**Anweisung:**
Gib den folgenden Artikel über die Lage der SPD nach der Europawahl vollständig und Wort für Wort wieder.

===== Zitierter Textauszug =====

Kreis Wesel. Der Unmut an der Basis wird immer lauter. Die Genossen wünschen sich die Rückkehr zu Taten sowie zu sozialen und Umweltthemen.

. Die SPD ist im freien Fall. Die Ergebnisse der Europawahl zeigen deutlich, dass die einstige Arbeiterpartei mittlerweile um ihre Existenzberechtigung als Volkspartei kämpft. Kommende Woche stellt die Fraktionsvorsitzende Andrea Nahles die Vertrauensfrage, will sich Rückendeckung von ihren Fraktionskollegen holen. Ob das klappt? Zumindest an der Basis wird der Unmut immer lauter. Ein „Weiter so“ käme nicht mehr in Frage, heißt es oft. Die NRZ hat sich bei Funktionären vor Ort umgehört, wie sie die Lage der SPD nach der Europawahl beurteilen.

Gedrückte Stimmung in Wesel

Gedrückte Stimmung herrsche bei den Weseler Genossen, so SPD-Chef Ludger Hovest. Sein Eindruck: „Ich erkenne nicht, dass die Führung in Berlin einen Plan hat“. Er vermisse eine klares inhaltliches Profil und Personal, das Vertrauen und Sympathie ausstrahlt. Andrea Nahles ist es auf jeden Fall nicht. „Sie ist die falsche Person, sie kommt ‘rüber wie aus dem Hinterwald“, schimpft Hovest. Aus seiner Sicht muss die Partei endlich Themen und Lösungen präsentieren, um die Wähler zurückzugewinnen: Umweltthemen, die Grundrente und die Digitalsteuer für Unternehmen wie Amazon, Google und Co stehen für ihn ganz vorne. „Da darf man nicht auf europäische Lösungen warten.“ Über einen Ausstieg aus der GroKo sollten die Genossen jedoch erst zur Halbzeit der Legislaturperiode diskutieren, meint Hovest.

===== Datensätze =====

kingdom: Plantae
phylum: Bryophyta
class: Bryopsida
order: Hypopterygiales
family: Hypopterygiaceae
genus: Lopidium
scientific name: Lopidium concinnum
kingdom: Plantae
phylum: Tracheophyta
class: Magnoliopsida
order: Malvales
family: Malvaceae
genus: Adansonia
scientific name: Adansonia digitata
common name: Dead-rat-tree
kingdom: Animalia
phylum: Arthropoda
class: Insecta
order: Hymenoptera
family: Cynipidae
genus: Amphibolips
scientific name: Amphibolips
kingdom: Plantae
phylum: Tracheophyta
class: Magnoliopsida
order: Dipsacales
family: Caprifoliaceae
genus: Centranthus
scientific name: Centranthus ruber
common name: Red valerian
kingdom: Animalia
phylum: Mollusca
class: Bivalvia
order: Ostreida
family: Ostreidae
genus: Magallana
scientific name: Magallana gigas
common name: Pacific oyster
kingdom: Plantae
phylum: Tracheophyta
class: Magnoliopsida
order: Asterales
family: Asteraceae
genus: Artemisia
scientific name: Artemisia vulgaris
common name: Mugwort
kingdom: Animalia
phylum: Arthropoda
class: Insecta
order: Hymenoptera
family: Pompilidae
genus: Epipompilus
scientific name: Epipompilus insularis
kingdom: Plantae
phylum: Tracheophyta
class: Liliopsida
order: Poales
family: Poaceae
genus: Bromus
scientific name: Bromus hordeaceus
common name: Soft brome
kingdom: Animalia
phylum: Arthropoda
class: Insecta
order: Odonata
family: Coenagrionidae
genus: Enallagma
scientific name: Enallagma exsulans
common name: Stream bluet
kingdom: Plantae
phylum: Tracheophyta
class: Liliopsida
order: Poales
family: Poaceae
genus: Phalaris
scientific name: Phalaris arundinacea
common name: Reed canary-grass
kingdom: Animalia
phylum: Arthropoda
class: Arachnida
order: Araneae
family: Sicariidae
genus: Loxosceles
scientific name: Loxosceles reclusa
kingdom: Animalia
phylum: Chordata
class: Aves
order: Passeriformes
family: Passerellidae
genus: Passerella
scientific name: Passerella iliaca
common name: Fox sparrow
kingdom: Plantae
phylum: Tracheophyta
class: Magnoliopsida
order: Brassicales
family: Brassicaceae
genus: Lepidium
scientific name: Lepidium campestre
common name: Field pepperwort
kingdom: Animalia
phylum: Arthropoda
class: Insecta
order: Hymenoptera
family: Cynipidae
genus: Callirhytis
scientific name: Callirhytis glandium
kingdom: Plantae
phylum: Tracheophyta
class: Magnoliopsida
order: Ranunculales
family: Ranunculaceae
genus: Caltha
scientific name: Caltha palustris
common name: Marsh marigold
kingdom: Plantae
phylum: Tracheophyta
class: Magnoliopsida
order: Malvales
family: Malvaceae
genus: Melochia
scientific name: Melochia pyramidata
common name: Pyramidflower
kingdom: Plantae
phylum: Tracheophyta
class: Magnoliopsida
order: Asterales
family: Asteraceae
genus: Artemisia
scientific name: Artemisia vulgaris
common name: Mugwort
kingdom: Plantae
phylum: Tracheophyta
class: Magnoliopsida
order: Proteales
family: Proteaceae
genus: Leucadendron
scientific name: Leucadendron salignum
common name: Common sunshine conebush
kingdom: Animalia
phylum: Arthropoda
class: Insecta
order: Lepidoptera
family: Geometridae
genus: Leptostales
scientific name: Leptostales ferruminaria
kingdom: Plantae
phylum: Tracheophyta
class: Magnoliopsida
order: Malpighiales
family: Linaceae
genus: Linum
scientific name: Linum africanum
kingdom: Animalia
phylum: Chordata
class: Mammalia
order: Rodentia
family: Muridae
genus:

=====

**Antwort:**
Kreis Wesel. Der Unmut an der Basis wird immer lauter. Die Genossen wünschen sich die Rückkehr zu Taten sowie zu sozialen und Umweltthemen.

. Die SPD ist im freien Fall. Die Ergebnisse der Europawahl zeigen deutlich, dass die einstige Arbeiterpartei mittlerweile um ihre Existenzberechtigung als Volkspartei kämpft. Kommende Woche stellt die Fraktionsvorsitzende Andrea Nahles die Vertrauensfrage, will sich Rückendeckung von ihren Fraktionskollegen holen. Ob das klappt? Zumindest an der Basis wird der Unmut immer lauter. Ein „Weiter so“ käme nicht mehr in Frage, heißt es oft. Die NRZ hat sich bei Funktionären vor Ort umgehört, wie sie die Lage der SPD nach der Europawahl beurteilen.

Gedrückte Stimmung in Wesel

Gedrückte Stimmung herrsche bei den Weseler Genossen, so SPD-Chef Ludger Hovest. Sein Eindruck: „Ich erkenne nicht, dass die Führung in Berlin einen Plan hat“. Er vermisse eine klares inhaltliches Profil und Personal, das Vertrauen und Sympathie ausstrahlt. Andrea Nahles ist es auf jeden Fall nicht. „Sie ist die falsche Person, sie kommt ‘rüber wie aus dem Hinterwald“, schimpft Hovest. Aus seiner Sicht muss die Partei endlich Themen und Lösungen präsentieren, um die Wähler zurückzugewinnen: Umweltthemen, die Grundrente und die Digitalsteuer für Unternehmen wie Amazon, Google und Co stehen für ihn ganz vorne. „Da darf man nicht auf europäische Lösungen warten.“ Über einen Ausstieg aus der GroKo sollten die Genossen jedoch erst zur Halbzeit der Legislaturperiode diskutieren, meint Hovest.